Please transcribe exactly the lines from the one containing "magnification brightfield microscopy" through the end of the records below, both included, and nothing else.

(Items listed in a dataset)
%%

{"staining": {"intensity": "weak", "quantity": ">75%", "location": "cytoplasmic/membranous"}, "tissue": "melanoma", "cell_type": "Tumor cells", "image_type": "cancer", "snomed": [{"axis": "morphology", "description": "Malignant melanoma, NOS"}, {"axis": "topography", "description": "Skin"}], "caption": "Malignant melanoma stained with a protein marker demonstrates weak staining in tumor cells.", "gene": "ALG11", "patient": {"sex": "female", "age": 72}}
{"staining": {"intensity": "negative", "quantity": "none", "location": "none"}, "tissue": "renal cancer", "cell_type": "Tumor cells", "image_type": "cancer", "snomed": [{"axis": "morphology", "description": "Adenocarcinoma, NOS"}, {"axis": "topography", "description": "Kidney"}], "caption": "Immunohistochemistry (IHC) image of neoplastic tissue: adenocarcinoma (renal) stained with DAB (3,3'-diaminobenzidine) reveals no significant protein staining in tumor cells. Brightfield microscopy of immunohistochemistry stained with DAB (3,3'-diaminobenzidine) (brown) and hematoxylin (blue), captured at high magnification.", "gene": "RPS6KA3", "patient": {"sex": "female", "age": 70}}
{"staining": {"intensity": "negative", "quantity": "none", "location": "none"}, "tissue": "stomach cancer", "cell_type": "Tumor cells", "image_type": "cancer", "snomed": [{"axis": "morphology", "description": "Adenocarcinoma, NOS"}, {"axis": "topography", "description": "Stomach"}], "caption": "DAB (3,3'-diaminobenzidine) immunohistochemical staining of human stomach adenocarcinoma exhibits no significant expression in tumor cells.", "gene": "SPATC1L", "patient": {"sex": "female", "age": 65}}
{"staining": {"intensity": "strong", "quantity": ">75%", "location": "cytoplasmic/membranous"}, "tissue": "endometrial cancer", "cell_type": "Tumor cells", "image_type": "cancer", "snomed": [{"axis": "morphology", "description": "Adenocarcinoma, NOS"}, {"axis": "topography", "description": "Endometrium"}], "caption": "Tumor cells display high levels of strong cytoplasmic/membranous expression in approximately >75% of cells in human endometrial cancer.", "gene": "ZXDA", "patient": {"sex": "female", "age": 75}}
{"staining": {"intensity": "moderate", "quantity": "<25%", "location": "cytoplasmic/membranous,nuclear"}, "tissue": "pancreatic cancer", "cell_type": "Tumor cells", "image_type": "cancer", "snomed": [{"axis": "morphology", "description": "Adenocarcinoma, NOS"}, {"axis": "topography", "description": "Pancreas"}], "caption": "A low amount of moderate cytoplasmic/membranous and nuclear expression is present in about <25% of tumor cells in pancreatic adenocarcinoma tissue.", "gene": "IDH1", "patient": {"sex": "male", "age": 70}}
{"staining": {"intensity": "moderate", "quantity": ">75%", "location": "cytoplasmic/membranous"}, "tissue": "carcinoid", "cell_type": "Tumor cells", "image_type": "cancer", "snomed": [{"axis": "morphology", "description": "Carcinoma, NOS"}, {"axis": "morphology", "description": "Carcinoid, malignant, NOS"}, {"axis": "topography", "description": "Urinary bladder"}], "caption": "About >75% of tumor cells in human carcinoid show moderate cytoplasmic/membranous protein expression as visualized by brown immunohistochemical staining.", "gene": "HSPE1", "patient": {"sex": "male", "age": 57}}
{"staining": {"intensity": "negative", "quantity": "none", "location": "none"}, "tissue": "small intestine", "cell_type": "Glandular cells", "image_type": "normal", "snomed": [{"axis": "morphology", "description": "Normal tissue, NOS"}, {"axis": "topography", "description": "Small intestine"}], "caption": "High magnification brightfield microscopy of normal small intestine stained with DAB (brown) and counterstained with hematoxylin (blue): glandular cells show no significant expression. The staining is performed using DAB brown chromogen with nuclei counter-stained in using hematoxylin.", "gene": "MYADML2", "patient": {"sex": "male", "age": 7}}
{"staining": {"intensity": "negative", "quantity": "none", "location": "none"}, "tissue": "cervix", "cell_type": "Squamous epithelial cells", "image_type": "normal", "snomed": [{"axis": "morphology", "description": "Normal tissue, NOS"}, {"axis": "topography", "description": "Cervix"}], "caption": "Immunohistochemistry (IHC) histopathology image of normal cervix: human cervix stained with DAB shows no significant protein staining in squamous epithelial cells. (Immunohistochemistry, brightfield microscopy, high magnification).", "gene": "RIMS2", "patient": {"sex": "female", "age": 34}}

%%

#### TASK OUTPUT
{"staining": {"intensity": "negative", "quantity": "none", "location": "none"}, "tissue": "small intestine", "cell_type": "Glandular cells", "image_type": "normal", "snomed": [{"axis": "morphology", "description": "Normal tissue, NOS"}, {"axis": "topography", "description": "Small intestine"}], "caption": "High magnification brightfield microscopy of normal small intestine stained with DAB (brown) and counterstained with hematoxylin (blue): glandular cells show no significant expression. The staining is performed using DAB brown chromogen with nuclei counter-stained in using hematoxylin.", "gene": "MYADML2", "patient": {"sex": "male", "age": 7}}
{"staining": {"intensity": "negative", "quantity": "none", "location": "none"}, "tissue": "cervix", "cell_type": "Squamous epithelial cells", "image_type": "normal", "snomed": [{"axis": "morphology", "description": "Normal tissue, NOS"}, {"axis": "topography", "description": "Cervix"}], "caption": "Immunohistochemistry (IHC) histopathology image of normal cervix: human cervix stained with DAB shows no significant protein staining in squamous epithelial cells. (Immunohistochemistry, brightfield microscopy, high magnification).", "gene": "RIMS2", "patient": {"sex": "female", "age": 34}}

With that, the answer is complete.